In the case of most copiers there are good on-board web-pages that allow you to log-in to the copier so that these conditions, or parameters may be “set.” Usually you can log-in to the copier with the copier’s own “IP address.” This page will show you how to locate your copier’s IP address.

In SMB scanning, the computer-destination you are going to scan TO is always referred-to as the “server,” even if it’s your own desktop or laptop.

Well, here you are, then, at the place where you can enter these key parameters that will complete the scanning “circuit” to the folder where you are going to send your scanned images. Here is the “SMB” entry screen for a Kyocera-Copystar scan setup – we love these machines.

You’ll be entering the following:

  1. User name. This might be your name or it could be a name like “Scanner” or “Sender” if everyone scans to a single folder. It is simply the identity that appears at the copier screen in “Send” or “Scan” or “Store” mode.
  2. “Server” name. If you are scanning to your own PC, it is the “server.” For this you need the NETWORK NAME of your computer – Hint: On your copier “Server” name might be called “Host Name.” If you don’t know it (smart IT people often label PC’s with the exact name), you can find it by clicking here. SOMETIMES you won’t be able to connect with the computer NAME, and you’ll need to use the computer’s IP address. “Oh, no!” you’re worrying. Well don’t worry, just click here. Either way, enter the NAME or the IP ADDRESS in the field for “Server Name” (Host Name).

Then comes a mysterious field (may not be this exact order, but all of these parameters are needed) called “PORT,” or, “Port Number.” Now, however, it’s a 3 or 4-digit number. The default is often “139.” Sometimes we have to use “445” because “139” is used by another program. In theory, there are thousands of possible “port” numbers. You’ll really need “IT” if one of these doesn’t work for you; he, she or they will know if there’s a good reason it doesn’t, and they can provide you with one or more to try. In any case, the port number is a key “permission” to communicate with the PC or server.

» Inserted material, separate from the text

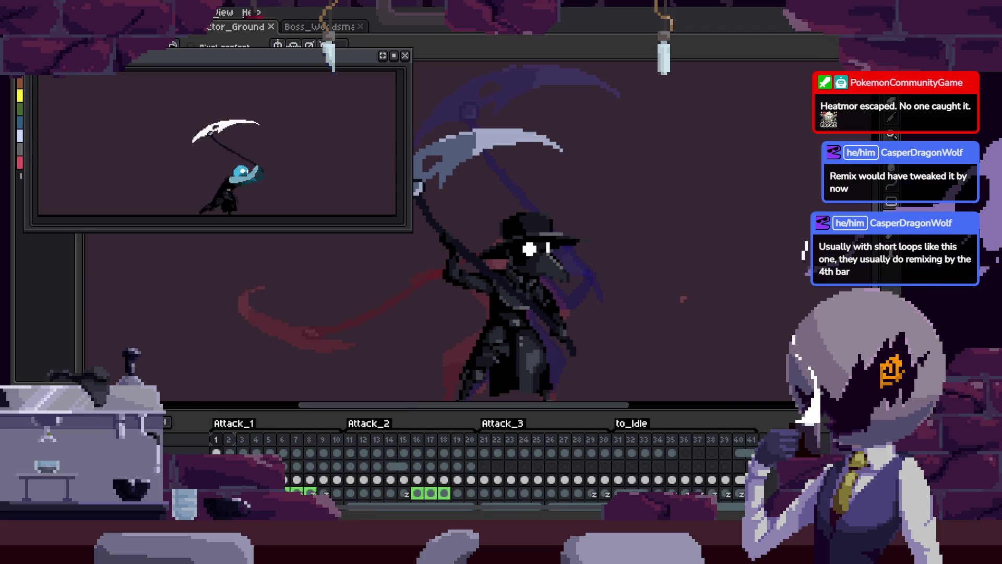
- Hide the timeline, loop the scythe attack into its white slash arc, and save
scroll(434, 470, up, 3)
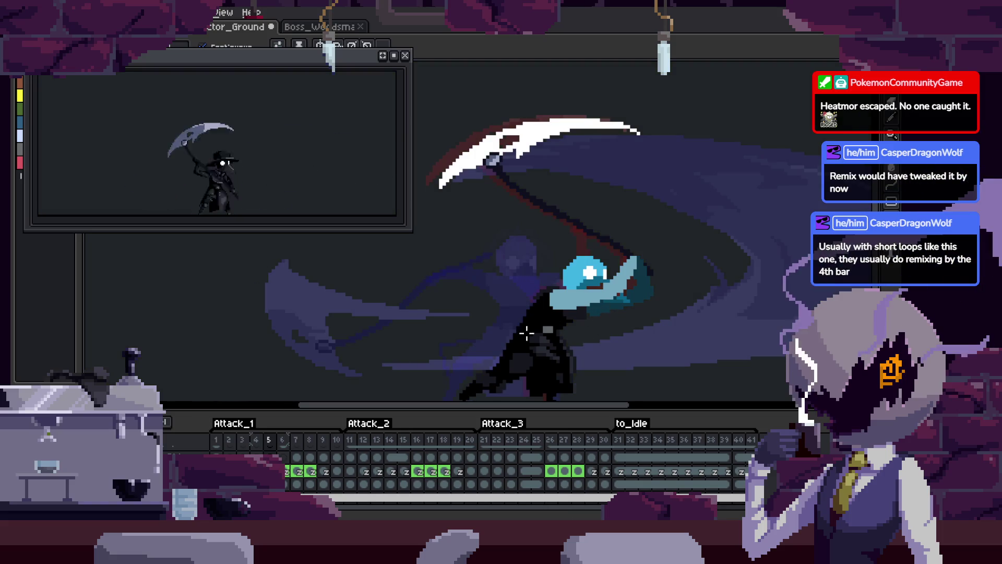
key(Return)
key(Tab)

Now you must provide a “PATH” to the exact folder or directory where you want your “scan” to wind up. That is, you must have a shared folder on your PC or on the network server, that has been “shared” as part of its set-up. Sometimes there is a “shared” directory or “Drive” on the Server with several sub-folders for multiple users or purposes. If set up by your IT person correctly, every folder created inside that directory “inherits” the “shared” quality and may be used as a location for receiving scanned images.

The “path statement,” however, varies from manufacturer to manufacturer. If you have created a shared folder called “Scans” on your “C:” drive on your own PC, the path statement is simply Scans (on a Kyocera or Copystar). On some makes of copiers it may be necessary to have a “\” back-slash mark in front of Scans, so, “\scans.”

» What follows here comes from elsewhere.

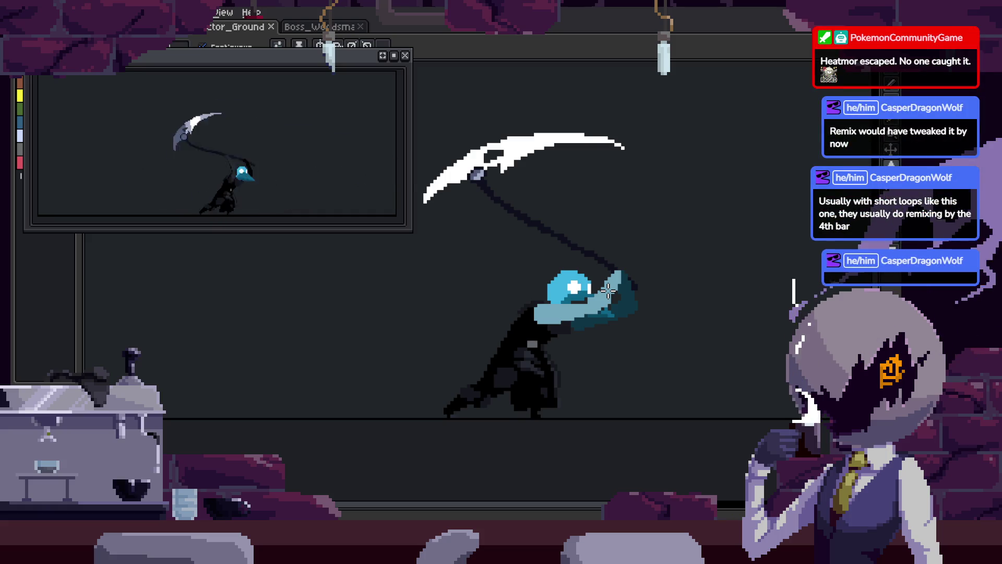
scroll(636, 240, up, 3)
key(ctrl+s)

Where it can get complicated, and where you’ll want some assistance, is for folders on the network server or on a remote Server or PC. In the image at right you can see a “directory tree” on a server which is NOT the user’s own PC. The “PATH” statement now has multiple “steps” to the highlighted folder.

First, a NOTE: You can see at the top of the screen that this remote directory is called “Z:” and your remote shared directory may also have a single-letter “name.”

YOU CAN’T USE THIS “DRIVE” LETTER in your “path statement.” That letter is known only on your own PC and the copier/scanner won’t be able to “find” it when it tries to follow a path to the Scans folder. You must use detailed naming of the “steps” to your remote Scans location (folder).

In the example shown in the image, above, the true “path” reads as follows:

common\scans. But this is true only because in the “Server” or “Host” name field we entered the Network Name of the server, “COPILABS-FS02.”

The Server or Host name is part of the “path” to your destination folder for scanned images. In some networks you may have to use “UNC” naming of the “host” computer, in which case it would be \\COPILABS-FS02. In any event, once you are “in” the destination computer, the rest of the path statement is fairly simple.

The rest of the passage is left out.